### [TO DO]
Each entry below should be written out exactly as it is, with no pictures.

### [THE DATA]

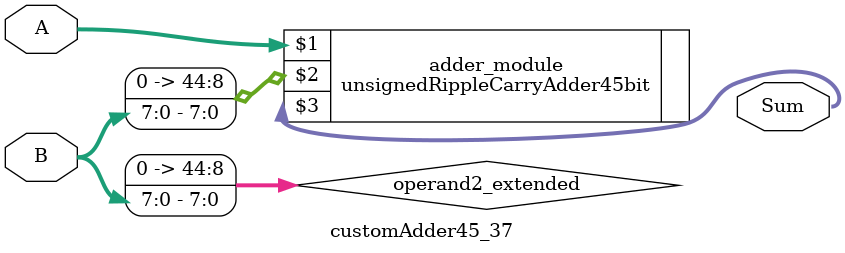
<source format=v>
module customAdder45_37(
                        input [44 : 0] A,
                        input [7 : 0] B,
                        
                        output [45 : 0] Sum
                );

        wire [44 : 0] operand2_extended;
        
        assign operand2_extended =  {37'b0, B};
        
        unsignedRippleCarryAdder45bit adder_module(
            A,
            operand2_extended,
            Sum
        );
        
        endmodule
        
</source>
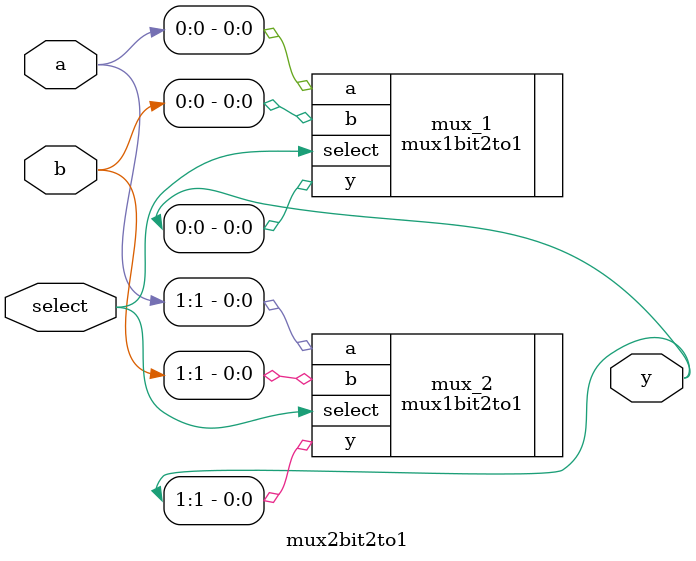
<source format=sv>
module mux2bit2to1(
  input logic [1:0] a, b,
  input logic select,
  output logic [1:0] y
);
  mux1bit2to1 mux_1 (.y(y[0]), .a(a[0]), .b(b[0]), .select);
  mux1bit2to1 mux_2 (.y(y[1]), .a(a[1]), .b(b[1]), .select);
endmodule

</source>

### [COMPLETED EXERCISE]
<source format=v>
module customAdder45_37(
                        input [44 : 0] A,
                        input [7 : 0] B,
                        
                        output [45 : 0] Sum
                );

        wire [44 : 0] operand2_extended;
        
        assign operand2_extended =  {37'b0, B};
        
        unsignedRippleCarryAdder45bit adder_module(
            A,
            operand2_extended,
            Sum
        );
        
        endmodule
        
</source>
<source format=sv>
module mux2bit2to1(
  input logic [1:0] a, b,
  input logic select,
  output logic [1:0] y
);
  mux1bit2to1 mux_1 (.y(y[0]), .a(a[0]), .b(b[0]), .select);
  mux1bit2to1 mux_2 (.y(y[1]), .a(a[1]), .b(b[1]), .select);
endmodule

</source>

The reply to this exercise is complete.